Kingfisher unprofitable since launch
Dr Mallya added that Kingfisher "delivered a better financial performance than other listed Indian carriers". On domestic operations, Kingfisher reported an EBITDAR margin of 15.4% which compares favourably with the 6.4% and 7.2% reported by others, Dr Mallya said.
However, Kingfisher Airlines has never reported a profit since its launch. The carrier reported a widened net loss of INR2.64 billion (USD58.3 million) in 1QFY2012 (three months ended 30-Jun-2011) compared with a loss of INR1.87 billion (USD41.5 million) a year earlier, due to increased fuel costs, intense competition in the domestic market and a shift in the market towards low-fare travel. These factors have negatively impacted margins and offset increased revenues from higher demand levels, load factors and yields and a debt recast that has helped reduce interest costs.

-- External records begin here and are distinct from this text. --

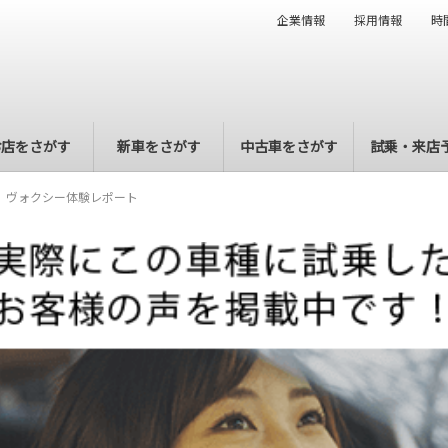
企業情報
採用情報
時
お店をさがす
新車をさがす
中古車をさがす
試乗・来店
ヴォクシー体験レポート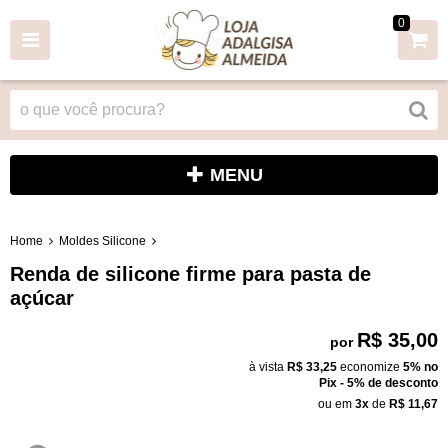
0
MENU
Home
Moldes Silicone
Renda de silicone firme para pasta de
açúcar
R$ 35,00
por
à vista
R$ 33,25
economize
5%
no
Pix - 5% de desconto
ou em
3x
de
R$ 11,67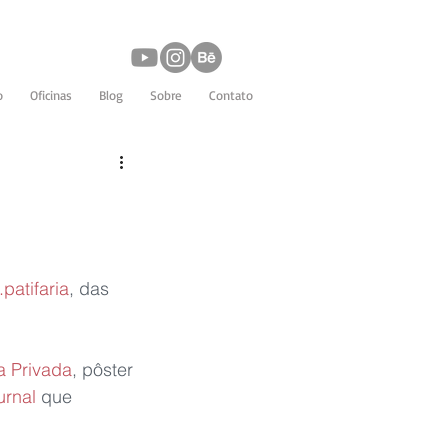
o
Oficinas
Blog
Sobre
Contato
patifaria
, das 
a Privada
, pôster 
urnal
 que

UB Group CFO, Ravi Nedungadi, has previously stated that Kingfisher Airlines expects to post its first net profit this financial year (FY2011/12) due to growing passenger traffic and improved yields.
A lot at stake with new strategy
Kingfisher Airlines has stated it has no immediate interest in significantly expanding its international network, with its A380 orders now in doubt and only five A330s in service. The carrier will instead expand internationally through its oneworld alliance partners. Domestically, yields remain low and profitability remains a dream, with the cost of ATF coupled with a weakening rupee representing the “biggest challenge that the whole aviation industry in India is currently dealing with and we are no exception," according to Dr Mallya.
The decision to withdraw from the rapidly growing low cost segment, counter-intuitive in some ways, does differentiate Kingfisher Airlines in the market, positioning it at the premium end which has a comparatively smaller degree of competition. This 'high end' positioning is where Dr Vijay Mallya has always wanted the carrier to be. The Deccan acquisition was essentially a move to enable Kingfisher to overcome regulatory hurdles to gain access to international markets. However, this move will limit Kingfisher to a slower growing niche.
On the financial side, the failure to develop a low cost structure for its low fare subsidiary severely impacted the carrier's bottom-line and debt-levels. The airline had the same aircraft-to-employee ratio for its low-cost service as it has for the Kingfisher brand, despite fares and yields being lower, creating an unattractive cost-to-revenue ratio. Meanwhile, the lack of clear and structured planning to raise equity and reduce debt levels has also caused concern in investor circles, with the carrier's shares losing close to 9% over the past two days. The move, if it fails, could further strain the company’s already challenged financial position.